RBS promised to increase lending to UK homeowners and businesses by £25bn over the year, of which £9bn would be in new net mortgage lending, plus a further £25bn the following year. The Government loans would be made on “arm’s-length” pricing and credit criteria. Details of the fresh capital raising came as RBS reported pre-tax losses for 2008 on a statutory basis were £40.7bn giving a net loss of £24.1bn, biggest in UK corporate history. Goodwill write-offs were £16.2bn, due in large part (probably almost all of its £10bn share of the ABN AMRO purchase price). In the annual report the bank says it will 'centre' its core business on the UK, which may be an eybrow raiser for the Americans where RBS-owned Citizens Bank is in the top 10, possibly no.6 and where there is also a duty of responsibility not to behave proc-cyclically. Over there, after all, there is the Citizen's Bank Baseball Park. Shares in RBS were 17.75% up at just over half of one first class postage stamp, 27.2p in afternoon London trading, having earlier risen as much as 22% first thing. Alex Potter, banking analyst at Collins Stewart, reported by the FT, said the bank is in effect conducting a £19.5bn rights issue, but at a price (50p) well above the stock market level, through the issue of shares to the government, while the APS is larger and cheaper than had been expected. The bank’s asset quality trends, he says, are “appalling” and the recession is beginning to hit earnings. I beg to differ here in that the default retaes reported are well below those of the Bank of England's latest reports. But it does look worrying that RBS appears to planning withdrawel from, little or no growth in, property development and project finance? Potter predicted RBS would only break even this year, after further impairment charges, and there was “little chance of a dividend before 2012”, which is absurdly self-confident forecasting about a bank with over £2 trillions in assets (in ratio equal almost to all of UK GDP)!
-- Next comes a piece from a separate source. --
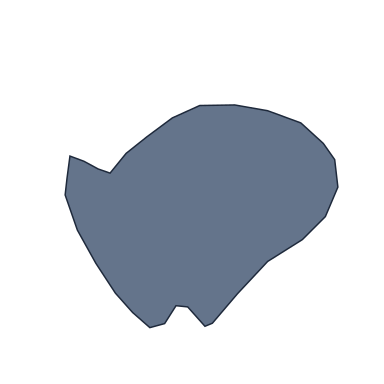 an SVG outline of Niamey, rotated 135°
{"feature_id": "NER-94", "entity_name": "Niamey", "entity_type": "Capital District", "adm_level": 1, "iso_a3": "NER", "parent_name": "Niger", "parent_adm1": "", "projection": "albers", "projection_center": [2.146, 13.496], "detail": "fine", "context": "isolated", "style": "filled", "palette": "slate", "viewbox_px": 384, "rotation_deg": 135, "n_neighbors": 0, "source": "natural_earth", "source_scale": "10m", "svg_char_len": 530}
<svg xmlns="http://www.w3.org/2000/svg" viewBox="0 0 384 384"><g transform="rotate(135 192 192)"><path d="M147.6,80.3L187.6,89.4L231.9,87.9L270.4,84.8L277.8,87.9L276.3,113.8L283.7,122.9L304.4,118.3L317.7,125.9L319.2,148.7L317.7,174.6L310.4,209.6L300.0,246.1L283.8,279.6L270.4,290.3L252.9,303.7L246.7,290.2L242.1,274.7L236.6,263.3L211.2,265.9L184.6,262.9L153.5,258.3L125.4,247.7L100.2,223.3L81.0,195.9L66.2,163.9L64.8,133.5L68.2,114.0L85.4,92.3L115.1,80.3L147.6,80.3Z" fill="#64748b" stroke="#1e293b" stroke-width="1.5"/></g></svg>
Speaking of the possibility of future losses on insured assets, Hester said: ”All of us have our eyes open but we can’t foresee the future. I don’t think any of us have any ability to ascribe a sensible probability of where the loss will occur, or at what pace.” The bank's results coincide with a growing political row of useful news-displacement noise about the £16m pension pot awarded to Sir Fred Goodwin, the former chief executive of RBS. This agreed with RBS’s board and approved by the government, gives Sir Fred the Shred £650,000 a year with immediate effect. The figure – double previously reports – undermines claims that executives of failed banks will not be rewarded.
Under the RBS strategic review led by Mr Hester, RBS plans to shrink its global banking and markets division GBMD that expanded under Sir Fred’s leadership, by taking out 45% of the capital employed there i.e. over £900bn in derivatives that Mr hester told the Treasury Committee was only £400bn hedged, a remark that raised eyebrows through the roof. It seemed highly imporbable that the bank could have £500bn in one-way bets or net exposure especially in view of its stated RWA (risk-weighted assets) figures?
The FT reports that the bank aims to cut £2.5bn from its cost base and centre its business on the UK, and pledged to “drive major changes to management , processes and culture.” Mr Hester said the move could involve 20,000 job cuts but no definitive figure had been set. The strategic plan would take three to five years to execute, he added. ”We are not building on sand here,we are building on rock. What we need to do is sweep away the sand that is covering that rock.” Sir Philip Hampton, the new chairman, said the bank had been through “an exceptionally difficult period... confident that we can, must and will restore RBS to standalone financial strength.” The bank also announced the appointment of Nathan Bostock, chief financial officer of Abbey National, part of Santander bank, to be head of restructuring and risk. Gordon Pell, head of RBS’ regional markets division, is to be deputy chief executive.